## [Prompt]
Report the tally of lines featuring the word "الجمعة" in the entries below, without anything else.

*** Opening of Material for this exercise ***

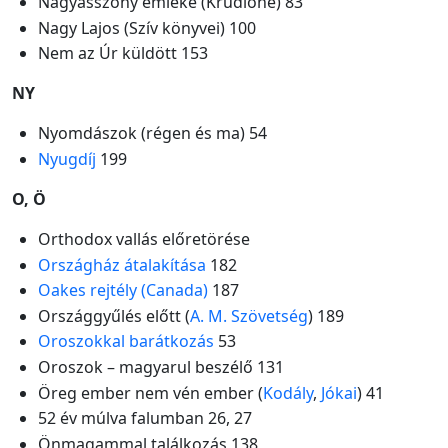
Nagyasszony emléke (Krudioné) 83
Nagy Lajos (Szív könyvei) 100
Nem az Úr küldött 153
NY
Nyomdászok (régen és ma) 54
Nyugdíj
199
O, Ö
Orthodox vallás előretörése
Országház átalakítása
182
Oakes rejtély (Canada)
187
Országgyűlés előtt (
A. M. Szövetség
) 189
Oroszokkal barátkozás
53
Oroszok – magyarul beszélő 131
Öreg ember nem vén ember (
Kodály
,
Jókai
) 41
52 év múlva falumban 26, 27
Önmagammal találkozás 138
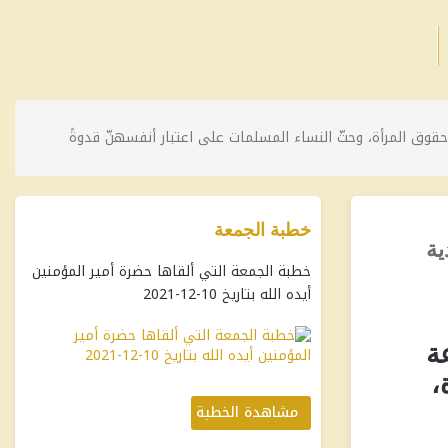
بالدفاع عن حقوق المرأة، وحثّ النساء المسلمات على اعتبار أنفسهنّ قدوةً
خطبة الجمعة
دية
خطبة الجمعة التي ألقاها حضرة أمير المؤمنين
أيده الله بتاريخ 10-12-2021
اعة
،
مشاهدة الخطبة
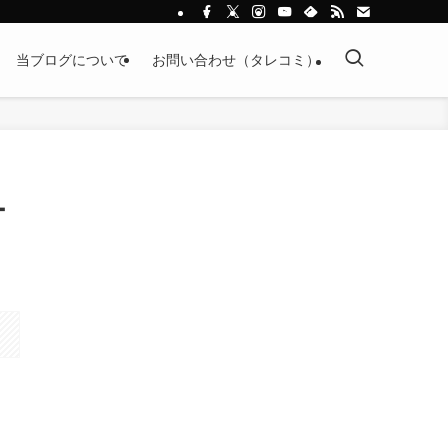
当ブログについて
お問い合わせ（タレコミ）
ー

*** Close of Material for this exercise ***
*** Opening of Material for this exercise ***

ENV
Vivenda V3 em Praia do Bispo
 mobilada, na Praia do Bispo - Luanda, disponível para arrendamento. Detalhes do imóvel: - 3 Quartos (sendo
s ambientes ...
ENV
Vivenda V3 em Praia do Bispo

*** Close of Material for this exercise ***

## [Result for this task]
2